Ovunque tu sia, da qualche parte nella zona, qualunque sia la tua città invisibile, lì c’è un cimitero ebraico. Restiamo in tema cimiteriale, dopo la scorsa settimana – e anche qui, come là, nella foto c’è un interno, in basso, sovrastato dall’esterno, dietro, in alto. Un po’ diverso, senza dubbio, da quello della volta scorsa.
A Finale Emilia, dove sono nato, e poi ritornato per lunghi periodi da giovane, ce n’è uno bellissimo; come anche ad Ancona, in cima alla collina a strapiombo sul mare. Hanno sempre un’aria strana, misteriosa, come se insieme appartenessero e non appartenessero al luogo in cui sorgono.

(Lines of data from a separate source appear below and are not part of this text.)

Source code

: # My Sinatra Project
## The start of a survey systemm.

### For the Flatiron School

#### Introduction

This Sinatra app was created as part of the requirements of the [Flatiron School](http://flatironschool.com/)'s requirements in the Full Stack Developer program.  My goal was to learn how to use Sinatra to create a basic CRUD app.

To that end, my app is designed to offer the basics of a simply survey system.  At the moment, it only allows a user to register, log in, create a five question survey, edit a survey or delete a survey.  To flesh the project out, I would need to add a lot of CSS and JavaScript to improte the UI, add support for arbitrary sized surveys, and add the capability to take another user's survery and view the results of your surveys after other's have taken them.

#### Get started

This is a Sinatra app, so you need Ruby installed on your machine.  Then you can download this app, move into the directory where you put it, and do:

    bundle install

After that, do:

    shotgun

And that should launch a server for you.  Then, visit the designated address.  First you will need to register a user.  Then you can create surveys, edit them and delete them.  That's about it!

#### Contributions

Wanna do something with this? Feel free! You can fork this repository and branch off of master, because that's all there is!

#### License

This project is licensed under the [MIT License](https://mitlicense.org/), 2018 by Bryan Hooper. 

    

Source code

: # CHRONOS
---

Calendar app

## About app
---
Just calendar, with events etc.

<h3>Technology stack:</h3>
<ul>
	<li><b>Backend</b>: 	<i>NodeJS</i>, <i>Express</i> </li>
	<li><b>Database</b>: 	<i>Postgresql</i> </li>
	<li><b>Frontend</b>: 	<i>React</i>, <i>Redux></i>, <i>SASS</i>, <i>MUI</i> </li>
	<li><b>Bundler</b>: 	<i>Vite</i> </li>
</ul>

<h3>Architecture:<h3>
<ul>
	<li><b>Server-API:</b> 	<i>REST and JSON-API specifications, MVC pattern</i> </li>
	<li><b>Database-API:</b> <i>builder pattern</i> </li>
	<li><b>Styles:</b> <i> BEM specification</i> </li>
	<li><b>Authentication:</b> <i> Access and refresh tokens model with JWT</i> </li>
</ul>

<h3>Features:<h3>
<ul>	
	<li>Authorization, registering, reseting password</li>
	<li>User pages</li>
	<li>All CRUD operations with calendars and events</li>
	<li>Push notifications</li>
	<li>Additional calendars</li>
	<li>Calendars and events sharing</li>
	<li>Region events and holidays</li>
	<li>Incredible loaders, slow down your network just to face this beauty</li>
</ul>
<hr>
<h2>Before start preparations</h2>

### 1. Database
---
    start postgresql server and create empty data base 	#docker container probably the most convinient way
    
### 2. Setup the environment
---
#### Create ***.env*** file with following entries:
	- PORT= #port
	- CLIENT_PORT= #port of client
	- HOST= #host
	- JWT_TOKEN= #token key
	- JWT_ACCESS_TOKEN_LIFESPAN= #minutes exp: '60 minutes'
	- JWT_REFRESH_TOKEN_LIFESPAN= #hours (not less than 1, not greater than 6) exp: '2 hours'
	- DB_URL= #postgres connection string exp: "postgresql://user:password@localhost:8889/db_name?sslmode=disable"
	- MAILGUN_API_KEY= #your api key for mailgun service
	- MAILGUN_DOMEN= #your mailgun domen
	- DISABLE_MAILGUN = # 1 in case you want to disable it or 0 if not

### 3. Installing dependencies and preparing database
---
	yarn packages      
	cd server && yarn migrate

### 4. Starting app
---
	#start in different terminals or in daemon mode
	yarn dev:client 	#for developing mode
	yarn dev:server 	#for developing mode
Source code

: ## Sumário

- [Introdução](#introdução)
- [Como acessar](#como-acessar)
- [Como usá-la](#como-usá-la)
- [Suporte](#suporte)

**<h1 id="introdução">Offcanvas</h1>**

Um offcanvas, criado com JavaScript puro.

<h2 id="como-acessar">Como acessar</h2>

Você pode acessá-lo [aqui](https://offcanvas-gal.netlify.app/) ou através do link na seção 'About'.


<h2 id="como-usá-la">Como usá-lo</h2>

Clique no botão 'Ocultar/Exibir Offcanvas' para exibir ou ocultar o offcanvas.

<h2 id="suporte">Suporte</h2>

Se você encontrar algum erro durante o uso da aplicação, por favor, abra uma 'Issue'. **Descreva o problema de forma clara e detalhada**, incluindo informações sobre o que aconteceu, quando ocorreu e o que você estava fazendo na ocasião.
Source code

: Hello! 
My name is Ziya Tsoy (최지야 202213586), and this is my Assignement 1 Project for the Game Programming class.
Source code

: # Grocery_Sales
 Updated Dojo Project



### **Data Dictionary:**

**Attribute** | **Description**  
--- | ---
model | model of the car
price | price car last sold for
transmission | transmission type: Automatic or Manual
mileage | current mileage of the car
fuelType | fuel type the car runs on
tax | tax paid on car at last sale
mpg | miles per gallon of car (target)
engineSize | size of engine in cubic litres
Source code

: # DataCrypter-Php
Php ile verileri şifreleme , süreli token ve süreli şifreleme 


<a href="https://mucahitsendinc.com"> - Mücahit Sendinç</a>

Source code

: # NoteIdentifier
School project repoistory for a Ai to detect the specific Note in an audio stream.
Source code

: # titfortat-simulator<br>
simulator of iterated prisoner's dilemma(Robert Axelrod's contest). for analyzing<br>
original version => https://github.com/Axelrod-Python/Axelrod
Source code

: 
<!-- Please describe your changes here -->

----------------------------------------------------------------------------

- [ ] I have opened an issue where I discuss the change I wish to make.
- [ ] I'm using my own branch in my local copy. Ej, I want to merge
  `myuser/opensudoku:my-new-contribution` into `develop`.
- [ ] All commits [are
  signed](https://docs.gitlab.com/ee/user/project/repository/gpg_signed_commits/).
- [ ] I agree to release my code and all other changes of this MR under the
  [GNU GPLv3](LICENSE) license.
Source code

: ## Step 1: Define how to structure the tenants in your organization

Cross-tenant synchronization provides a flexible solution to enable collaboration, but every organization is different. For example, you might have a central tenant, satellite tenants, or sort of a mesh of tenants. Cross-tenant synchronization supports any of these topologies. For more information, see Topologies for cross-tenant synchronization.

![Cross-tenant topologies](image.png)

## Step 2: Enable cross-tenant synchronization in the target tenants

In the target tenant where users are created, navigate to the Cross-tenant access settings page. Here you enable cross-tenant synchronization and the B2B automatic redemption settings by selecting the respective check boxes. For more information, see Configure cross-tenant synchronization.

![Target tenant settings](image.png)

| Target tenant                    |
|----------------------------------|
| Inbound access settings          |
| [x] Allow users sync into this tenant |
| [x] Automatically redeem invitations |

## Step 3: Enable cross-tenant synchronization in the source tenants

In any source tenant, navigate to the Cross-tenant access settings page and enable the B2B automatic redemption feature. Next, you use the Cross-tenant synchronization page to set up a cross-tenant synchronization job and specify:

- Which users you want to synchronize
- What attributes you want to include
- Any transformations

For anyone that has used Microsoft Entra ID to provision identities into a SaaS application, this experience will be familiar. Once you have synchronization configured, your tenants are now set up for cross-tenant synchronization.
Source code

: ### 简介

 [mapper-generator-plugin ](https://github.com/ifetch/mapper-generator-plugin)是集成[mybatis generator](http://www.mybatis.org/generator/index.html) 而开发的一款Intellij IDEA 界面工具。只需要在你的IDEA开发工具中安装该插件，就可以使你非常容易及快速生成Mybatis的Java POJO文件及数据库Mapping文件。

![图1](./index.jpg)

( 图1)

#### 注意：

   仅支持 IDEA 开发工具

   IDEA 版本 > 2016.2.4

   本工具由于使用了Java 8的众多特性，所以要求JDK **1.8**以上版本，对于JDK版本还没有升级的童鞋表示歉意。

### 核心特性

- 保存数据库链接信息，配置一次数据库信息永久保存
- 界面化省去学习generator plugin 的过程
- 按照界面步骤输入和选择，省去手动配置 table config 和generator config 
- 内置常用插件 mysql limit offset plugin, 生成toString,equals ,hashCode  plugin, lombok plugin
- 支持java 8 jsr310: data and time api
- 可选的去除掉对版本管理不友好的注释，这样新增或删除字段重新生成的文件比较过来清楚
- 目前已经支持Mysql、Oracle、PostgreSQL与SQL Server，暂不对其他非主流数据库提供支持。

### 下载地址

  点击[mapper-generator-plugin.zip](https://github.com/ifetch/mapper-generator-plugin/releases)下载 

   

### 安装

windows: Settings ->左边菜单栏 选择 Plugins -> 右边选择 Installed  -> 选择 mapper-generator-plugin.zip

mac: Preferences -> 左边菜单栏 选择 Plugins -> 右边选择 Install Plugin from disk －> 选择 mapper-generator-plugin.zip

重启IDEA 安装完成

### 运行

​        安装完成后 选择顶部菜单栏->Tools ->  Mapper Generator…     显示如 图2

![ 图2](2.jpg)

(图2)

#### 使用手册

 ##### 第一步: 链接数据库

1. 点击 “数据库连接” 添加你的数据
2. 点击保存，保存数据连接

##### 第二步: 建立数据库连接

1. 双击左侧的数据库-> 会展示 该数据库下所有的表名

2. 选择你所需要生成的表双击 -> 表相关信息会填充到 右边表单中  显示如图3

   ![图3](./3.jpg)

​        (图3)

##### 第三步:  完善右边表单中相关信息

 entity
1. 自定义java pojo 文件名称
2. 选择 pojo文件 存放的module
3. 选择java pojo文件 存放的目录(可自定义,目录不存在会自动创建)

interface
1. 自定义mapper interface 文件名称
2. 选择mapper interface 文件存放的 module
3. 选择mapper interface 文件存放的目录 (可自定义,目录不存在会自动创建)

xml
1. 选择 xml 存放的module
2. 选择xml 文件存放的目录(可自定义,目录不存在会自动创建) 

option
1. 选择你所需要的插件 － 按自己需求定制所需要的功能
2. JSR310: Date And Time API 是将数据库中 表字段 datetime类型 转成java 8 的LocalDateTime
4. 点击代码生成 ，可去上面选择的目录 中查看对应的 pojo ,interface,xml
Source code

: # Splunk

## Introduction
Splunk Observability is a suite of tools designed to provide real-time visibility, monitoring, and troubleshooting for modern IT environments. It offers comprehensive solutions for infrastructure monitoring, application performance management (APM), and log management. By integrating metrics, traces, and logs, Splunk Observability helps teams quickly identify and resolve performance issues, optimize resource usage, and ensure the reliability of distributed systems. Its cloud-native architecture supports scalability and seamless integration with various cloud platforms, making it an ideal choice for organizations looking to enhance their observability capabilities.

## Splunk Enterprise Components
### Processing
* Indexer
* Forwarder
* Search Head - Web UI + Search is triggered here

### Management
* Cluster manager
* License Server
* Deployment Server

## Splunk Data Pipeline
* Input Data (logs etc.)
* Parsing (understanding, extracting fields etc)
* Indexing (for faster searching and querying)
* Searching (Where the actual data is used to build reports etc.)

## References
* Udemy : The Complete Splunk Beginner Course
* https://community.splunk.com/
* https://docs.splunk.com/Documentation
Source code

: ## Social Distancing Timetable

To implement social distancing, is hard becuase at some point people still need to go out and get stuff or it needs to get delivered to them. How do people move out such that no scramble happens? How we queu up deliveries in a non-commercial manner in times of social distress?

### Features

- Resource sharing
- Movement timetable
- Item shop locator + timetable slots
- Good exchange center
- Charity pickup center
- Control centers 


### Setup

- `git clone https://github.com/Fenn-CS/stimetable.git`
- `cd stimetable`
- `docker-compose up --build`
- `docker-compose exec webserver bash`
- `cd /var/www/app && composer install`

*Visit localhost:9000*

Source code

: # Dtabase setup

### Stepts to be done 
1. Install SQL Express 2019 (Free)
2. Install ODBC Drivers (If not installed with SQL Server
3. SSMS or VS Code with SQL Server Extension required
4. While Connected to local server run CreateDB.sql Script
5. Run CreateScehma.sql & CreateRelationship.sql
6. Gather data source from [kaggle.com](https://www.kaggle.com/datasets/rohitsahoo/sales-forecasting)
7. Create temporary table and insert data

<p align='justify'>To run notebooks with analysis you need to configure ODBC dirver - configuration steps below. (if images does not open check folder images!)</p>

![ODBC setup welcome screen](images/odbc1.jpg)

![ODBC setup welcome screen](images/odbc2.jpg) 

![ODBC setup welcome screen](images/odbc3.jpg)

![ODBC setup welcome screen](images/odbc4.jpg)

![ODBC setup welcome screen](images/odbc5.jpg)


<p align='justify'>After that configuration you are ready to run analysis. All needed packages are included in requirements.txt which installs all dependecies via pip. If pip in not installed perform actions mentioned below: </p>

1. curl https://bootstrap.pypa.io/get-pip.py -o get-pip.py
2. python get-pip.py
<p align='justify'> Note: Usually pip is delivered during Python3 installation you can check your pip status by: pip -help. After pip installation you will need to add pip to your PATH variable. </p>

Un fascino simile, tra i nostri, ce l’ha solo, un poco, il Cimitero degli Inglesi, quello che sta a Roma vicino alla Piramide; quello di Shelley, e delle ceneri di Gramsci, con tanto di spettro di Pasolini che si aggira. Ce l’ha forse, perché anche quello è un cimitero che a noi appare anormale, differente, stranamente fuori posto.
Questo specifico cimitero ebraico, qui nella foto, non avrebbe in sé niente di particolare. Sarebbe forse anche meno affascinante degli altri, se non fosse per il luogo in cui si trova, così lontano da essere sorprendente, e quindi anche sorprendentemente fuori luogo.
Sembra che gli ebrei siano arrivati qui ai primi del sedicesimo secolo, ma venivano da poco lontano (dove avevano litigato con il signore locale). Lì, però, ci abitavano già da oltre 1400 anni, cioè dall’epoca della diaspora. È questo che io continuo a trovare stupefacente: millequattrocento anni (e poi altri cinquecento) e sono ancora distinti, riconoscibili, differenti. Sono arrivati sin qui, in questo universo alieno, in questo altro mondo, e hanno continuato protervamente a essere loro.
Non mi stupisce che persino i loro cimiteri mi comunichino insieme familiarità e differenza. Provengono non solo da un altro luogo, ma anche da un altro tempo. E appaiono irreali anche quando ci sei dentro, li tocchi, li respiri.